The goal of my presentation is to completely describe the design concepts and details of our cluster and to share performance measurements and details of how it fits in our database. Hopefully, even if our storage cluster doesn’t exactly meet someone’s requirements, it will inspire them to design something similar. Being written in Lua under MySQL-Proxy, the presentation will also illustrate Lua programming details under Proxy. Also, the basics of federated tables and shell scripting (pertaining to MySQL) will be covered briefly.
Operational details of our Redundant Storage Cluster
The cluster consists of at least three storage cluster members and two load balancers (primary and backup). Based on MySQL-Proxy, it looks like a single MySQL database to a MySQL client. In fact, it’s often accessed through a federated table, so the rest of the database thinks it’s “just another table” in the same database. For our particular application, it stores a single piece of information (datatype “text”) keyed on a 64-bit integer.

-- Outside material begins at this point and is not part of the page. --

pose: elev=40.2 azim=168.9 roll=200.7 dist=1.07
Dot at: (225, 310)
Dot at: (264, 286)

The cluster offers three major advantages over a single database table: data redundancy, load-balanced reads, and information-lifecycle management (data age-out).
A redundancy factor can be chosen, which represents how many cluster members can die without data loss. A factor of 2 (our choice, for example) will allow for the loss of one cluster member. Data items coming in get stored on, in our case, two different machines: the machine chosen by the load balancer and one other, chosen by having the most free space. The location of each copy is written to a directory, which is kept the same on all cluster members. If one machine goes down, any one data item can be found on another member. The more cluster members, the lower proportion of total space is dedicated to redundant storage.
Another feature of the cluster (which I think is really cool) is that when (not if) a cluster member bites the dust, the cluster will reapply the redundancy factor to the data stored on the remaining members, copying data items to the surviving members to restore redundancy (and the DBA’s peace of mind). Alternatively, if a new cluster member is added, a background process will move a proportion of the data to the new member. Changes to the redundancy factor will trigger similar data redistribution. Also, individual data tables can be automatically taken offline for unattended optimization (required since, at least in our system, the data is stored in MyISAM tables).
All requests (read or write) arrive at a random cluster member through the load balancer. If, according to the directory, the item is not on “this” member, it is requested from wherever it’s stored and passed back. No single cluster member has to handle all read requests.
All stored data is accompanied by its key (a 64-bit integer) and a partition key. Data items are horizontally partitioned within each cluster member: there is one data table per partition key. Whenever desired (in our case, at the end of every week), the oldest-partitioned table is archived and the item directory is updated to reflect the recently departed.
This is just a brief description of our system. The presentation will include a more detailed description, illustrated with code examples and explanations of design decisions. My goal is not only to share what we’ve done with Proxy and Lua, but also to inspire someone to take this idea and develop it further. Maybe they’ll speak on it next year!
Bob has been squeezing every drop out of MySQL for a little over a year, having previously spent several years roaming in the Garden of Oracle. Last year, he found himself suddenly (and without warning) responsible for storing and retrieving all the information amassed at Radian6, the social media monitoring company.